Aston Martin vende il 50,1% dei suoi diritti d'immagine (non legati al marchio di automobili). Ecco la situazione
Aston Martin ha scelto una strada estrema per rafforzare la propria posizione finanziaria: la Casa britannica ha ceduto il controllo della propria immagine al di fuori del settore automobilistico.
Realizzata nell'ambito di un nuovo pacchetto di finanziamento da 550 milioni di sterline (circa 640 milioni di euro), prevede il trasferimento del 50,1% dei diritti di branding non automotive al gruppo statunitense Authentic Brands, società specializzata nella gestione e valorizzazione di marchi globali.
La decisione consente ad Aston Martin di ottenere nuove risorse economiche per sostenere il business, ma ha immediatamente generato la reazione dei creditori esistenti, preoccupati per il trasferimento di una parte significativa della proprietà intellettuale del marchio in una nuova struttura.
Passaggio di proprietà
L'accordo crea di fatto una separazione tra due anime del marchio Aston Martin: da una parte rimangono le automobili sportive e l'attività in Formula 1, dall'altra il mondo lifestyle, il merchandising e tutte le licenze legate al nome della Casa.
Il nuovo finanziamento è stato organizzato da HPS Investment Partners e comprende un prestito garantito da 450 milioni di sterline, oltre a ulteriori 100 milioni di sterline disponibili in una fase successiva.
Aston Martin Vanquish 25
All'interno di questa operazione rientra la cessione ad Authentic Brands della maggioranza dei diritti relativi all'utilizzo del nome Aston Martin in ambiti diversi dall'automotive. La società statunitense, proprietaria di marchi come Reebok e Brooks Brothers, avrà quindi un ruolo centrale nella gestione delle future collaborazioni commerciali, delle collezioni lifestyle e dei prodotti con il logo Aston Martin.
Non vengono invece coinvolte le attività principali della Casa britannica: il design, lo sviluppo e la produzione delle automobili resteranno sotto il controllo diretto di Aston Martin, così come il programma legato alla Formula 1.
La protesta dei creditori
La reazione dei creditori non si è fatta attendere. Gli obbligazionisti che rappresentano circa 1,3 miliardi di sterline di debito esistente sostengono che l'operazione possa compromettere la loro posizione, perché una parte del valore del marchio Aston Martin verrebbe spostata fuori dalla struttura tradizionale della società.
Secondo i finanziatori, il trasferimento dei diritti sul nome in una nuova entità potrebbe ridurre le garanzie disponibili nel caso in cui Aston Martin dovesse affrontare una procedura di ristrutturazione del debito.
Aston Martin Vantage S
Per questo motivo è stata inviata una formale comunicazione legale al consiglio di amministrazione della società, con la richiesta di valutare la validità dell'accordo e la possibilità di bloccare l'operazione.

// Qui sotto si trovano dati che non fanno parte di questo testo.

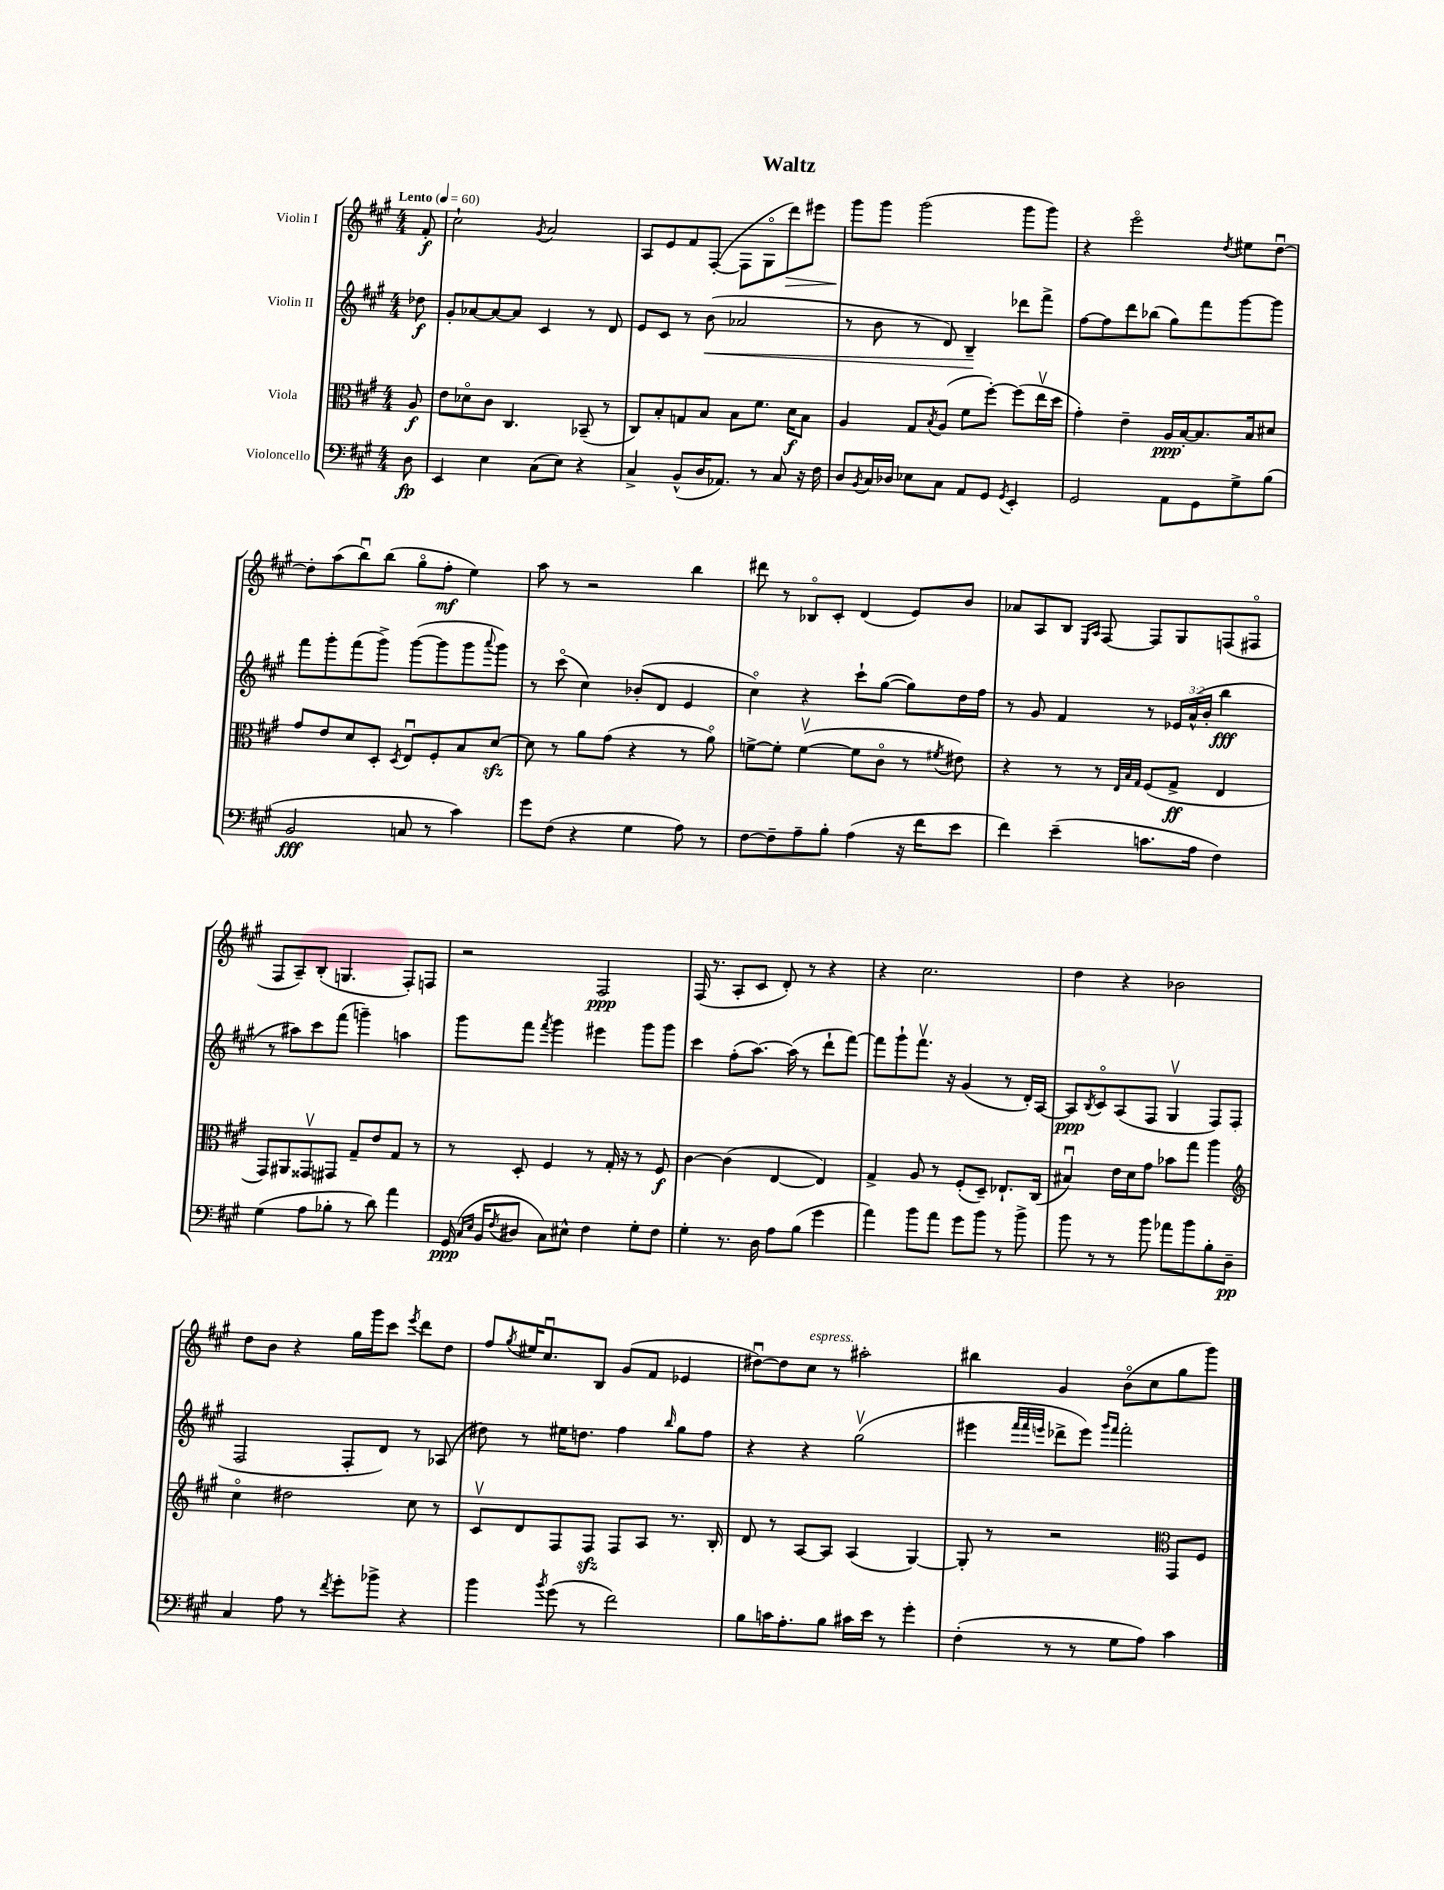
\header { title = "Waltz" }
<<
\new StaffGroup <<
\new Staff = "s0" \with { instrumentName = "Violin I" } {
    \clef treble \key a \major \numericTimeSignature \time 4/4 \partial 8 \tempo "Lento" 4 = 60
    fis'8-.\f |
    cis''2-! \acciaccatura { gis'8 } a'2 |
    a8 e'8 fis'8 fis8~-.( fis8 gis8\flageolet d'''8\>) eis'''8 |
    gis'''8\! gis'''8 gis'''2( gis'''8 gis'''8) |
    r4 e'''2\flageolet \acciaccatura { d''8 } eis''8 d''8~\downbow |
    d''8-. a''8( b''8\downbow) b''8( gis''8\flageolet fis''8-.\mf e''4) |
    a''8 r8 r2 b''4 |
    dis'''8 r8 bes8\flageolet cis'8-. d'4( e'8) b'8 |
    aes'8 a8 b8 \grace { e16 a16 } fis8~ fis8 gis8 f8( fis8\flageolet |
    fis8 a8--) b8-.( g4. fis8-.) f8 |
    r2 fis2\ppp |
    fis16( r8. a8-. cis'8 d'8-.) r8 r4 |
    r4 cis''2. |
    d''4 r4 bes'2 |
    d''8 b'8 r4 gis''16 gis'''16 cis'''8 \acciaccatura { e'''8 } d'''8 d''8 |
    fis''8 \acciaccatura { gis''8 } eis''16 cis''8.\downbow b8 gis'8( fis'8 ees'4 |
    dis''8~\downbow) dis''8 cis''8^\markup { \italic "espress." } r8 ais''2-. |
    bis''4 gis'4 b'8\flageolet( cis''8 gis''8 gis'''8) \bar "|." |
}
\new Staff = "s1" \with { instrumentName = "Violin II" } {
    \clef treble \key a \major \numericTimeSignature \time 4/4 \override Staff.TupletNumber.text = #tuplet-number::calc-fraction-text \partial 8
    des''8\f |
    gis'8-. aes'8~ aes'8~ aes'8 cis'4 r8 d'8 |
    e'8 cis'8 r8 b'8\<( aes'2 |
    r8 b'8 r8 d'8) b4--\! des'''8 fis'''8-> |
    fis''8~ fis''8 d'''8 bes''8( gis''8) fis'''8 gis'''8~ gis'''8 |
    fis'''8 gis'''8-. fis'''8( gis'''8->) gis'''8~( gis'''8 gis'''8 \appoggiatura { a'''8 } gis'''8) |
    r8 cis'''8\flageolet( cis''4) bes'8-.( d'8 e'4 |
    cis''4\flageolet) r4 cis'''8-! gis''8~( gis''8) d''16 fis''16 |
    r8 gis'8 fis'4 r8 \tuplet 3/2 { ees'16 a'16-^( b'16-. } b''4\fff |
    r8 ais''8) cis'''8 fis'''8( g'''4--) a''4 |
    gis'''8 fis'''8 \acciaccatura { fis'''8 } gis'''4 eis'''4 gis'''8 gis'''8 |
    cis'''4 fis''8-.( a''8.~) a''16( r8 d'''8-! fis'''8~) |
    fis'''8 gis'''8-! fis'''8.\upbow r16 gis'4( r8 d'16-.) a16~ |
    a8\ppp \acciaccatura { b8 } cis'8\flageolet a8( fis8 gis4\upbow fis8) fis8( |
    fis2 fis8-. d'8) r8 aes8( |
    dis''8) r8 eis''16 d''8. fis''4 \grace { b''16 } gis''8 fis''8 |
    r4 r4 gis''2\upbow( |
    eis'''4 \grace { fis'''32 fis'''32 e'''32 } des'''8-> e'''8) \grace { gis'''16 fis'''16 } fis'''2-. \bar "|." |
}
\new Staff = "s2" \with { instrumentName = "Viola" } {
    \clef alto \key a \major \numericTimeSignature \time 4/4 \partial 8
    a8\f |
    e'8 des'8\flageolet cis'8 cis4. bes,8--( r8 |
    cis8) b8-. g8 b8 b8 fis'8. d'16\f b8 |
    a4 gis8 \acciaccatura { b8 } a8( fis'8 fis''8~-.) fis''8( e''16\upbow d''16 |
    gis'4-.) e'4-- a16\ppp b16~-. b8. b16 dis'8 |
    gis'8 e'8 d'8 d8-. \acciaccatura { d8 } e8\downbow fis8-. b8 d'8~\sfz |
    d'8 r8 a'8 gis'8( r4 r8 a'8\flageolet) |
    f'8~-> f'8-. f'4~\upbow( f'8 cis'8\flageolet r8 \acciaccatura { fis'8 } eis'8) |
    r4 r8 r8 \grace { e32 b32 gis32 } fis8( gis8->\ff e4 |
    gis,8) ais,8 gisis,8\upbow gis,8 gis8-- e'8 gis8 r8 |
    r8 d8-. fis4 r8 gis16-. r16 r8 fis8\f |
    cis'4~ cis'4( e4~ e4) |
    gis4-> a8 r8 fis8-.( d8--) ees8.-! cis16( |
    bis4\downbow) e'16 d'16 gis'8 bes'8 gis''8 a''4 |
    \clef treble cis''4\flageolet dis''2 cis''8 r8 |
    cis'8\upbow d'8 fis8 fis8\sfz fis8 a8 r8. b16-. |
    d'8 r8 a8~ a8 a4( gis4~) |
    gis8-. r8 r2 \clef alto gis,8 fis8 \bar "|." |
}
\new Staff = "s3" \with { instrumentName = "Violoncello" } {
    \clef bass \key a \major \numericTimeSignature \time 4/4 \partial 8
    d8\fp |
    e,4 e4 cis8( e8) r4 |
    cis4-> b,8-^( d16 aes,8.) r8 cis8 r16 fis16 |
    d8 \acciaccatura { b,8 } cis16 des16 ees8 cis8 a,8 gis,8 \acciaccatura { gis,8 } e,4-. |
    gis,2 a,8 gis,8 gis8-> b8( |
    b,2\fff c8 r8 cis'4) |
    gis'8 fis8( r4 gis4 a8) r8 |
    fis8~ fis8-- a8-- b8-. a4( r16 fis'16 e'8 |
    fis'4) e'4--( c'8. a16 fis4) |
    gis4( a8 bes8-. r8 d'8) a'4 |
    gis,16\ppp( \grace { cis16 e16 } b,16 \acciaccatura { fis8 } dis8 cis8) eis8-^ fis4 gis8-. fis8 |
    gis4-. r8. d16 a8 b8( gis'4 |
    a'4) b'8 a'8 gis'8 b'8 r8 b'8-> |
    b'8 r8 r8 b'8 aes'8 b'8 b8-. d8--\pp |
    cis4 a8 r8 \acciaccatura { fis'8 } gis'8-. bes'8-> r4 |
    b'4 \acciaccatura { b'8 } gis'8( r8 fis'2) |
    b8 c'16 a8.-. b8 cis'16 e'16 r8 gis'4-. |
    fis4-.( r8 r8 gis8 a8) cis'4 \bar "|." |
}
>>
>>
\layout { \context { \Score \remove "Bar_number_engraver" } }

A rendere la situazione ancora più delicata è il rapporto tra i protagonisti dell'accordo. HPS Investment Partners, che ha strutturato il finanziamento, è anche investitore in Authentic Brands, mentre alcuni rappresentanti della società finanziaria ricoprono ruoli nei consigli di amministrazione coinvolti. Secondo i creditori, questa situazione potrebbe creare un conflitto di interessi.
Negli ultimi mesi Aston Martin ha già adottato altre misure per raccogliere capitale. La società ha infatti monetizzato anche i diritti legati al nome del proprio team di Formula 1 attraverso AMR GP Holdings, la struttura controllata dal presidente esecutivo Lawrence Stroll.
Vedremo, quindi, come evolverà la situazione, con la Casa britannica che intanto sta proseguendo il lavoro di sviluppo su una nuova misteriosa hypercar.